Bug #3174
closedMetacat performance issue in Sanparks skin
Added by Jing Tao over 16 years ago. Updated over 16 years ago.
0%
Description
Matt and Mike reported it would like about 4 or 5 minutes to do a search in sanparks skin of production server. We should fixed before 1.8.1 release.
Related issues
Updated by Jing Tao over 16 years ago
- Bug 3032 has been marked as a duplicate of this bug. ***
Updated by ben leinfelder over 16 years ago
duane's comments about the indexPath in LTER pointed me toward the search pathquery in the sanparks/saeon skins.
Perhaps the fix is as simple as adding the additional returnfields that are requested (from FGDC documents).
We had previously only added the FGDC field "placekey" because it was used as part of the queryterm/pathexpr element.
The additional returnfields are:
<returnfield>idinfo/citation/citeinfo/title</returnfield>
<returnfield>idinfo/citation/citeinfo/origin</returnfield>
<returnfield>idinfo/keywords/theme/themekey</returnfield>
Updated by ben leinfelder over 16 years ago
adding those extra returnfields to the index paths did not seem to make a difference with searches on dev.
The sanparks skin ends up generating SQL that uses an "intersect" so as to handle organization filters for both EML and FGDC document types- i believe this is where the performance hit is being introduced.
It might be nice to include a search option so that you could search for only one document type at a time. If you wanted all types it would just take longer...
*dev.nceas.ucsb.edu is giving about 85 seconds for a 'kruger' search vs. the default skin's 23 seconds for the same search term.
Updated by ben leinfelder over 16 years ago
oh! one more thing:
looks like sanparks is always searching for the search term in any nodedata (not limited to title, abstract, etc....)
that means it does not use the xml_patch_index table to find some of the valid docids....
It is usually an option in the other skins' search interface to specify that searches only look in certain [predefined] fields.

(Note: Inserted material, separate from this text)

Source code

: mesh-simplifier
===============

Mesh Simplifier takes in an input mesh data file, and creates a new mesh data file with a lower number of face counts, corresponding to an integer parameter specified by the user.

Perhaps we should add this to the sanparks and saeon skins
Updated by Jing Tao over 16 years ago
Here is the selection query:
SELECT docid,docname,doctype,date_created, date_updated, rev FROM xml_documents WHERE docid IN (((SELECT DISTINCT docid FROM xml_path_index WHERE (UPPER LIKE '%PLANT%' AND path IN ('abstract/para','surName','givenName','organizationName','title','keyword','para','geographicDescription','literalLayout','@packageId','abstract','idinfo/citation/citeinfo/title','idinfo/citation/citeinfo/origin','idinfo/keywords/theme/themekey')) UNION (SELECT DISTINCT docid FROM xml_nodes WHERE UPPER LIKE '%PLANT%' AND parentnodeid IN (SELECT nodeid FROM xml_index WHERE path LIKE 'idinfo/keywords/theme/placekey') ) ) INTERSECT (SELECT DISTINCT docid FROM xml_path_index WHERE (UPPER LIKE '%SANPARKS, SOUTH AFRICA%' AND path IN ('placekey','keyword')) OR (UPPER LIKE '%SAEON, SOUTH AFRICA%' AND path IN ('placekey','keyword'))))) AND (docid IN (SELECT docid from xml_access WHERE = 'public') AND perm_type = 'allow' AND permission > 3)) AND docid NOT IN (SELECT docid from xml_access WHERE = 'public') AND perm_type = 'deny' AND perm_order ='allowFirst' AND permission > 3) ))
Updated by ben leinfelder over 16 years ago
Added optional "Search All fields" checkbox for SANParks and SAEON skins. Default search (unchecked) searches only a handful of indexed document elements (as specified by the indexPath metacat property).
Updated by Jing Tao over 16 years ago
Modified the search query - change the search field from "idinfo/keywords/theme/placekey", which is not in the path index, to "placekey" which is in the path index. The search now only takes about 10 seconds in the first time.
Updated by Jing Tao over 16 years ago
callie did some test too and it is fine to her to close the bug.